A new company is upcycling old airplane seats into luxury travel accessories, while airlines in Japan are transforming uniforms into handbags and one entrepreneur in Ivory Coast is turning them into restaurants and conference rooms.
1. Plane
Created by the British brothers Ben and Harry Tucker, Plane aims to create a new brand of what they call “luxury waste”. The pair rescue discarded aircraft fabric from landfills and turn them into a range of luxury upcycled luggage and accessories.
We are striving to find luxury in innovation and by doing so proving that beauty, indulgence and pleasure do not have to come at the expense of our desire to live sustainably.
Tucker brothers
The fabric comes from retired planes operated by airlines found all over the world and is stripped by specialists, arriving to the company in giant bales. Unlike any other textile, this fabric has very specific particularities as the brothers estimate that, on average, each piece of fabric rescued has travelled 18 million miles, visited 62 countries at 575 miles per hour at 35,000 feet in the air.

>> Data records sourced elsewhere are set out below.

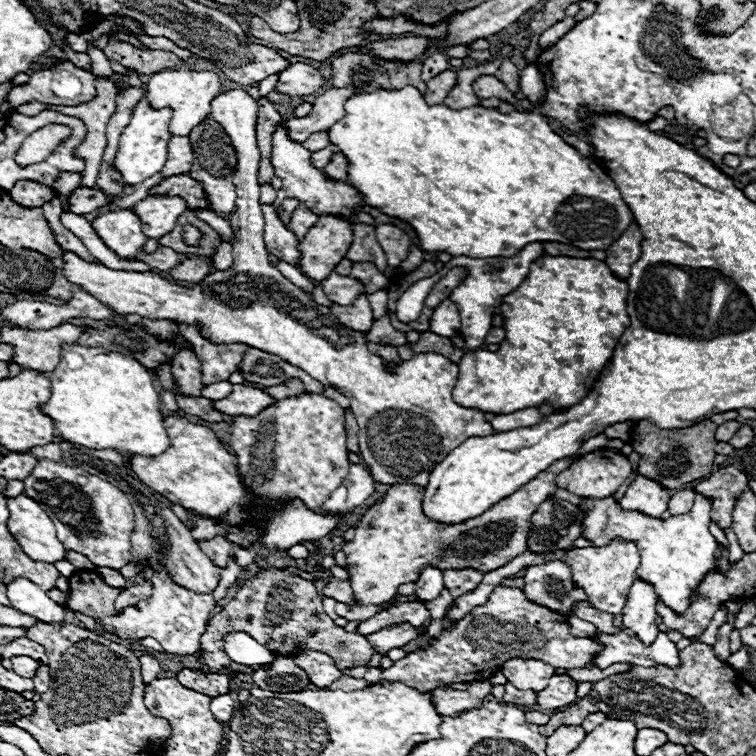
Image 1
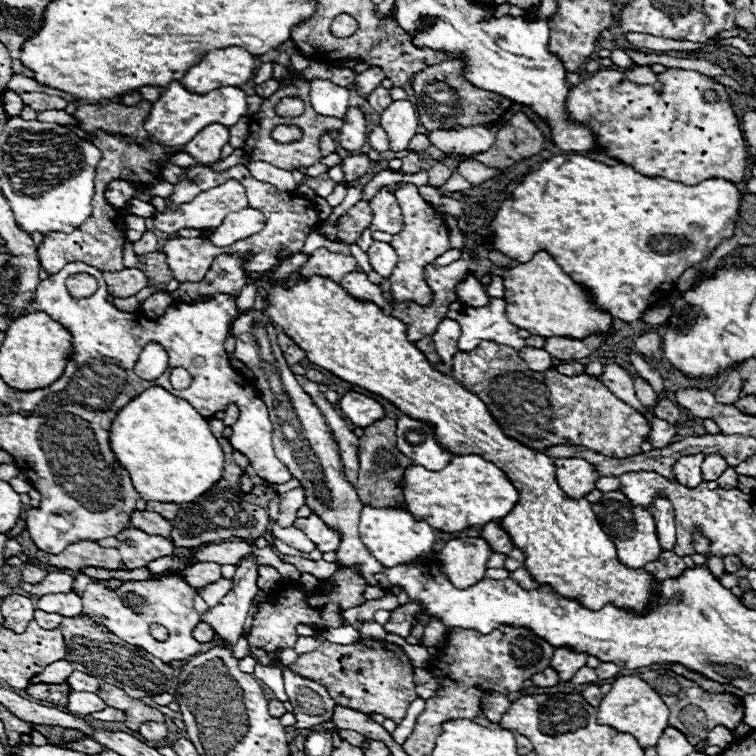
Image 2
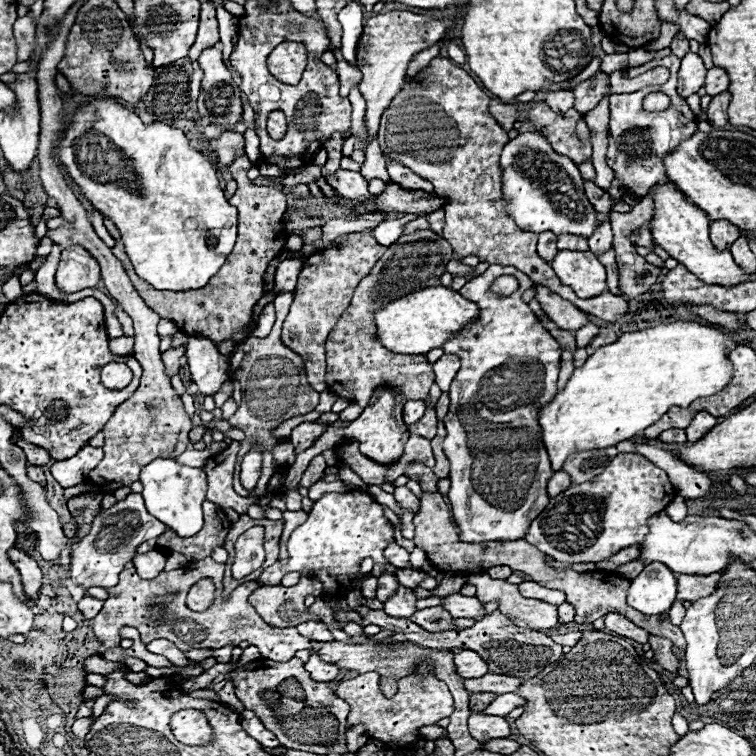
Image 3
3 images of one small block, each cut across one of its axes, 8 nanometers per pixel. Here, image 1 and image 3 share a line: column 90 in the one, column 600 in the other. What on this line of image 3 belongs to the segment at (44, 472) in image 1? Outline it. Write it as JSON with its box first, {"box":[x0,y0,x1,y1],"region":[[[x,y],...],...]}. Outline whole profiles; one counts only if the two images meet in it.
{"box":[524,452,674,564],"region":[[[622,452],[592,482],[584,482],[580,486],[570,486],[566,492],[558,494],[556,498],[550,498],[544,512],[532,522],[524,540],[534,544],[540,552],[544,552],[560,562],[570,562],[570,564],[602,562],[602,560],[618,554],[618,550],[640,544],[646,538],[646,532],[650,532],[648,520],[654,514],[662,512],[672,502],[672,496],[674,496],[674,488],[664,470],[660,470],[658,466],[654,466],[650,460],[646,460],[640,454]]]}

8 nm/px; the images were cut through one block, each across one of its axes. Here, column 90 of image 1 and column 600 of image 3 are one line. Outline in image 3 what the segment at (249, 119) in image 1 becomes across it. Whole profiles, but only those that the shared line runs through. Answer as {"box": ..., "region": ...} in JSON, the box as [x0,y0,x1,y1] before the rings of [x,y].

Plane explains the textiles used in airplane material are ideal for tough and durable travel bags as they’re “lightweight, robust, flameproof and stain resistant”. The collection includes weekenders, messengers and rucksacks, along with laptop, tablet and phone accessories.
2. Handbags
The Japanese airline All Nippon Airways (ANA) didn’t stay behind on sustainability efforts. ANA has used old staff uniforms to produce a range of bags. The airline’s mechanics and maintenance crew wear light blue overalls made from a strong and highly-durable fabric and complete with multiple pockets which seemed to be perfect for a bag.
The airline industry is under severe scrutiny over environmental issues. I suggested this because, as an employee, I want to deal with the problem head-on.
Takahashi Hideya, maintenance worker
The ANA maintain crew consists of around 3,000 people and the airline previously disposed of around 300 pieces of workwear every year.
3. Restaurants and conference rooms
In Ivory Coast, the entrepreneur Aziz Alibhai has bought a collection of 11 old aeroplanes and is planning on turning them into social spaces.
I would like to turn them into conference rooms, a restaurant and, why not, luxury bedrooms. We can modify them easily, the cabins have insulation and with a little air conditioning it could work very well.
Aziz Alibhai told Euronews
A typical plane flies for 25 years or so before it starts to wear out. However, when a plane is finally grounded, it doesn’t have to be the end of the line as these innovative ideas have proved.